Scientists concluded that the antiviral drug tenofovir alafenamide (TAF) has no added benefit for patients with chronic hepatitis B virus (HBV), and that the drug manufacturer provided incomplete data.

In an early benefit assessment, scientists from the German Institute for Quality and Efficiency in Health Care (IQWiG) sought to examine whether TAF provided any added benefit in patients with HBV.

They found that the manufacturer presented no data in its dossier for treatment-naïve or pretreated adolescents 12 years and older. Additionally, data from 2 studies for treatment-naïve or pretreated adults were incomplete to a major extent, rendering it unsuitable for a benefits assessment.

The investigators also found that the delineation between treatment-naïve and treatment-experienced patients was contradictory, and the appropriate comparator therapy was partially not implemented. This means an added benefit was not proven for any of the 4 patient groups, according to the IQWiG.
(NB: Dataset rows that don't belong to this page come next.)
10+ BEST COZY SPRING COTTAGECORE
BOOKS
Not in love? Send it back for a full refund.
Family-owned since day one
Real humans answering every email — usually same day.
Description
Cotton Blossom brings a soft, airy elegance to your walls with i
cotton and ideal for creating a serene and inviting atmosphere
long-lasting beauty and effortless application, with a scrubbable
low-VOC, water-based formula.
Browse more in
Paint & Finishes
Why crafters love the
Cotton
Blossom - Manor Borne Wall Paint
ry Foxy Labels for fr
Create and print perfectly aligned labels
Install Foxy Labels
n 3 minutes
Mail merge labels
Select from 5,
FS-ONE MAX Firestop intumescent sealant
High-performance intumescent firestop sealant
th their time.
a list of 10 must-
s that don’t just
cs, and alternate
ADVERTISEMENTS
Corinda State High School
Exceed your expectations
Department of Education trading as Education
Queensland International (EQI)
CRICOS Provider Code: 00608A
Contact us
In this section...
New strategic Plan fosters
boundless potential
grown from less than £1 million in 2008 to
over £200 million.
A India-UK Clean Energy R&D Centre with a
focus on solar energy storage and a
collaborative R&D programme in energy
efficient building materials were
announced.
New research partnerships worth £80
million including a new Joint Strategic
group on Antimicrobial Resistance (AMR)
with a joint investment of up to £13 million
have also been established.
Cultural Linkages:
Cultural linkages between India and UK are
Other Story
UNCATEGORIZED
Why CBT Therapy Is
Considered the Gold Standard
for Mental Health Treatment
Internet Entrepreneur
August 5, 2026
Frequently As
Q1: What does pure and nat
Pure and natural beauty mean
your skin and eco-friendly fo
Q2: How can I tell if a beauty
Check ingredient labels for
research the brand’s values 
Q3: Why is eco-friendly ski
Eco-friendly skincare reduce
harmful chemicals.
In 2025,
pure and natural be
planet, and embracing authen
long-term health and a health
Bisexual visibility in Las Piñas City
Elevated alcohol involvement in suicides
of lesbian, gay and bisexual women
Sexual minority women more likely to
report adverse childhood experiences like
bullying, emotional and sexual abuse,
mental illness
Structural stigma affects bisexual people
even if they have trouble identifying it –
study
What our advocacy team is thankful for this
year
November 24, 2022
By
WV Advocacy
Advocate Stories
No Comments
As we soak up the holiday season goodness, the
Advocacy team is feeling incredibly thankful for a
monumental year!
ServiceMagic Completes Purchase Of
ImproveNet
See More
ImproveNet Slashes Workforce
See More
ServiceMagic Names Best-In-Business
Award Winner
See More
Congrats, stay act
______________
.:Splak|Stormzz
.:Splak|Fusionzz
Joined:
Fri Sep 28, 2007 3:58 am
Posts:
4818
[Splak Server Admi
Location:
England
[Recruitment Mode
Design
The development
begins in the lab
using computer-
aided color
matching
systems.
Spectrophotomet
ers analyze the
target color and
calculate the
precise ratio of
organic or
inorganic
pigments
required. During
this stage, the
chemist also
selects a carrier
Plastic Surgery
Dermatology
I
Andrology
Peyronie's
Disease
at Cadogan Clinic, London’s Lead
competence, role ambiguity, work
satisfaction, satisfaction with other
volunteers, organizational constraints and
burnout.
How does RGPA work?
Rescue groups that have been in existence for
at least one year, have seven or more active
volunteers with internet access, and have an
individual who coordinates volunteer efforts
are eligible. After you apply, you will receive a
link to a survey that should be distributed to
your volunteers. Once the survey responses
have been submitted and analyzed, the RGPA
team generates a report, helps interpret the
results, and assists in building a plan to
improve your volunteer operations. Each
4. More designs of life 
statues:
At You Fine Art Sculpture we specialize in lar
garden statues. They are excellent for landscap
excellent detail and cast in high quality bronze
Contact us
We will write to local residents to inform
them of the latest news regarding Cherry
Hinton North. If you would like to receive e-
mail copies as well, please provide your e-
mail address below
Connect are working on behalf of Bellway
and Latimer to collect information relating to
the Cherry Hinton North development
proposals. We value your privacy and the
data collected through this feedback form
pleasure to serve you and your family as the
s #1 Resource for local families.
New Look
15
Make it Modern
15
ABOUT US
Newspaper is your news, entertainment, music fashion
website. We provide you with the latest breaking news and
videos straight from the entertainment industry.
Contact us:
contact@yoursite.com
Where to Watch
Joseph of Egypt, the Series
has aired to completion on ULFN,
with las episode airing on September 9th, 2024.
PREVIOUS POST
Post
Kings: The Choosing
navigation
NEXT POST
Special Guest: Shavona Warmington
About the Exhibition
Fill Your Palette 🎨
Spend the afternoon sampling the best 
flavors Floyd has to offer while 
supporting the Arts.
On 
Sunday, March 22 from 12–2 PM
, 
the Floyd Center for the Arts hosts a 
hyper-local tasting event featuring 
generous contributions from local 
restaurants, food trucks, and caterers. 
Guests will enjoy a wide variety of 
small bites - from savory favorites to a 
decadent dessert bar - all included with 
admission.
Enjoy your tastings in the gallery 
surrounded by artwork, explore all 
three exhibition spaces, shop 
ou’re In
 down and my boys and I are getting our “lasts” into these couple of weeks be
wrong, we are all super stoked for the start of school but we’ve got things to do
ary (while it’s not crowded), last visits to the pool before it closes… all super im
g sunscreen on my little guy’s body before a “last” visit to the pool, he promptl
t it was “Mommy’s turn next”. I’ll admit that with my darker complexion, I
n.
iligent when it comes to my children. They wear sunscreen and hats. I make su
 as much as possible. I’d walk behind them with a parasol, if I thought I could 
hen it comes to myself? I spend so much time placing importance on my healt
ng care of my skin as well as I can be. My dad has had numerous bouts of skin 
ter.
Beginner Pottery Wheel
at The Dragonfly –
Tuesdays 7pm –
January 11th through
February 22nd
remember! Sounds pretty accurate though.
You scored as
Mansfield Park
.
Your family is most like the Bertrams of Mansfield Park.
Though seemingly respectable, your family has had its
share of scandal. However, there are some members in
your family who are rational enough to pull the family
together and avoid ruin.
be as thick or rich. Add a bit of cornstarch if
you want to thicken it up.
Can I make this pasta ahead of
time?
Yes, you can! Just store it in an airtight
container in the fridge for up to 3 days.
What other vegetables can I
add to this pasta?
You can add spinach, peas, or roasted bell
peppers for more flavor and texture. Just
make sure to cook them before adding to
All patients who had never received any oral medication were considered treatment-naïve. But patients previously treated with interferon using other forms of administration were allocated to the treatment-naïve group, contradicting the Federal Joint Committee’s specification.

Meanwhile, some patients who did not receive oral pretreatment were allocated to the treatment-experienced group without any explanation by the manufacturer. Therefore, the patient groups were inadequate.

The manufacturer also presented only incomplete data for the outcome category called specific adverse events (AEs) for the subpopulations. Most notably, data were missing for AEs that the overall studies showed significant differences to the disadvantage of TAF.

“This is an exceptional case because whole tables were evidently shortened,” said Thomas Kaiser, head of IQWiG’s Drug Assessment Department. “As an example in the assessment, we have shown this for one of the study data tables, of which we only received 3 of 38 pages. The situation was similar for the other tables on specific adverse events.”

Kaiser added that complete data are crucial for an accurate assessment.

“It is not up to the manufacturer to decide which adverse events are of interest,” Kaiser said. “To evaluate this is an important part of our statutory duty.”

The added benefit of TAF compared with other antiretroviral therapy was mainly derived from an improved tolerability profile. But certain AEs of the drug, such as nervous system disorders, cannot be ignored, according to the IQWiG.

In fact, these AEs occurred more frequently under a previously assessed drug combination with TAF in HIV treatment. Kaiser noted that complete data submission and due diligence in the analysis would have been required here.

The data were also inadequate in the treatment-experienced adults arm because the appropriate comparator therapy was not implemented. Each patient received a uniform treatment regimen rather than ART that was personalized for the individual patient.

Additionally, there were no data presented for treatment-experienced or treatment-naïve adolescents.

Overall, the added benefit of TAF in comparison with the appropriate comparator therapy is not proven for any of the 4 patient arms.

“This is particularly unfortunate because this is the first drug in several years to be approved for the treatment of hepatitis B,” Kaiser concluded.